# ISTRUZIONI OPERATIVE 1
Rispondi in base al brano sulla condizione operaia:
(a) A che cosa, più che al lavoro, la natura chiamerebbe i ragazzi?
(b) In quale paese il contrasto tra ricchezza e miseria si vede «con lugubre evidenza»?
(c) Qual è l'asse attorno al quale gira il salario?
# ISTRUZIONI OPERATIVE 2
Copia senza alcuna modifica il tratto del brano sulla condizione operaia che va da "R. Ecco la questione" a "muoiono di fame.".

# BRANO FORNITO
□ □ □ □ □

R. Si è avuto troppe volte lo spietato coraggio di impiegare dei ragazzi ad una età in cui la natura li chiamerebbe piuttosto al gioco che al lavoro. E queste povere creature, private di sole e di aria libera, allevate in una atmosfera satura di miasmi funesti, condannate a lavori superiori alle loro forze, sottomessi ad una disciplina austera, quando esse avevano bisogno di un po’ di libertà, deperivano nel loro germe, e quando non soccombevano avanti tempo, si vedevano dei condannati a non essere nel mondo che una razza impoverita, un abbozzo incompiuto, e come un'ombra di se stessi.
Cosa può salvarci dal mostro dell'egoismo industriale?
R. Al vertice c'è forse una ricchezza, una opulenza colossale; al basso della scala c'è la duplice tortura della miseria e della fame. I due estremi più opposti si toccano e, per l'effetto di questo avvicinamento o piuttosto di questo contrasto, le sofferenze del povero sono tanto più crudeli, quanto più la ricchezza del suo padrone lo domina più da vicino e più dall'alto. È ciò che si vede con lugubre evidenza in Inghilterra, è ciò che noi cominciamo a notare in Francia; e se l'industria continua a crescere senza essere vivificata dallo spirito cristiano, noi non mancheremo di essere invasi da queste opposizioni mostruose che regnano presso taluni popoli vicini e fontidono la società tutta in due grandi tronconi i quali non conoscono intermediari: coloro che possiedono tutto e coloro che non possiedono nulla.
Il salario com'è considerato? Che dirne?
R. Ecco la questione delle nostre classi operaie: esse sono ridotte a vivere del loro salario il quale è ridotto al ruolo di una merce il cui valore segue le fluttuazioni della offerta e della domanda. L'asse attorno al quale esso gira sono i bisogni della vita. Se l'offerta è superiore alla domanda esso si eleva non poco al di sopra del suo asse, per discendere nel caso contrario. La tendenza generale a produrre a buon mercato si traduce in privazioni, e tale fluttuazione meccanica, per così dire, produce talvolta la conseguenza che il prezzo del lavoro non basta più alle imperiose necessità della vita e che classi intere di lavoratori e loro famiglie languiscono e muoiono di fame.
... l'esistenza materiale di quasi tutta intera la classe operaia, cioè della grande massa dei cittadini di tutti gli stati moderni, quella delle loro famiglie, il pane quotidiano necessario all'operaio, alla sua sposa, ai suoi bimbi è soggetto a tutte le fluttuazioni del mercato e del prezzo della merce. Conoscete voi qualcosa di più deplorevole che una tale situazione? Quali sentimenti deve essa risvegliare nel cuore di questi infelici che si vedono ogni giorno, essi e i loro cari, esposti alle eventualità di un mercato! È il mercato degli schiavi dell'Europa liberale, tagliato sul modello del nostro liberalismo e della nostra massoneria filantropica, chiaroveggente ed anticristiana.
Qual è la situazione dell'operaio?

□ □ □ □ □

# DATI DISPONIBILI
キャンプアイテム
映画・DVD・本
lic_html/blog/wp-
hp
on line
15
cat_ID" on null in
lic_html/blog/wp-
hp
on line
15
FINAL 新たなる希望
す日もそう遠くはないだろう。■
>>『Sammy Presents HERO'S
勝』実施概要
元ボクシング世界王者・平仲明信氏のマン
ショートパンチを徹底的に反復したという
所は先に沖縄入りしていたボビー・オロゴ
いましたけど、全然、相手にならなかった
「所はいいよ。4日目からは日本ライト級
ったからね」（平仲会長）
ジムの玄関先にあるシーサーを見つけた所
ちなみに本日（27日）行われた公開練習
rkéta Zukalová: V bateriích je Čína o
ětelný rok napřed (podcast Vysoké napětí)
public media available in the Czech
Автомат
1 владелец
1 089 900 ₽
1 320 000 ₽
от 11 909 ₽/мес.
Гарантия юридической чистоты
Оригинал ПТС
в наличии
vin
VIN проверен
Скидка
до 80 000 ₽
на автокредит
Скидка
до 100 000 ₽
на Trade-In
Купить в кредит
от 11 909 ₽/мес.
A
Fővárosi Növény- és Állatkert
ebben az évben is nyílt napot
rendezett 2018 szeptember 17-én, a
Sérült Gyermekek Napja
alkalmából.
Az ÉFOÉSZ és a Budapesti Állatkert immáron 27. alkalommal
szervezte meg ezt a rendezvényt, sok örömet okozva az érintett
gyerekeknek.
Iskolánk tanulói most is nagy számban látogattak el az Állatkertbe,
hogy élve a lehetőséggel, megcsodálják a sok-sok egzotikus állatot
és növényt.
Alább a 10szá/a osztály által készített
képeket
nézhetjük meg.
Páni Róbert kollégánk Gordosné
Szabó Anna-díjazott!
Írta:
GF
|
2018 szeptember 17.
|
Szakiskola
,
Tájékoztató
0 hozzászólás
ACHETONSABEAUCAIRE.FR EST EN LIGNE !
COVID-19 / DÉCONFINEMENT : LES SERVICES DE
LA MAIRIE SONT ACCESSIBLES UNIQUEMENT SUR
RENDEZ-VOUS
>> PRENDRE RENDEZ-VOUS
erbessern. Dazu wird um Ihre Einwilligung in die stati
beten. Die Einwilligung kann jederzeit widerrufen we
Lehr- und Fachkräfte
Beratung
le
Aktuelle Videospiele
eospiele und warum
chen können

□ □ □ □ □

# RISPOSTA 1
(a) Al gioco.
(b) In Inghilterra.
(c) I bisogni della vita.

# RISPOSTA 2
R. Ecco la questione delle nostre classi operaie: esse sono ridotte a vivere del loro salario il quale è ridotto al ruolo di una merce il cui valore segue le fluttuazioni della offerta e della domanda. L'asse attorno al quale esso gira sono i bisogni della vita. Se l'offerta è superiore alla domanda esso si eleva non poco al di sopra del suo asse, per discendere nel caso contrario. La tendenza generale a produrre a buon mercato si traduce in privazioni, e tale fluttuazione meccanica, per così dire, produce talvolta la conseguenza che il prezzo del lavoro non basta più alle imperiose necessità della vita e che classi intere di lavoratori e loro famiglie languiscono e muoiono di fame.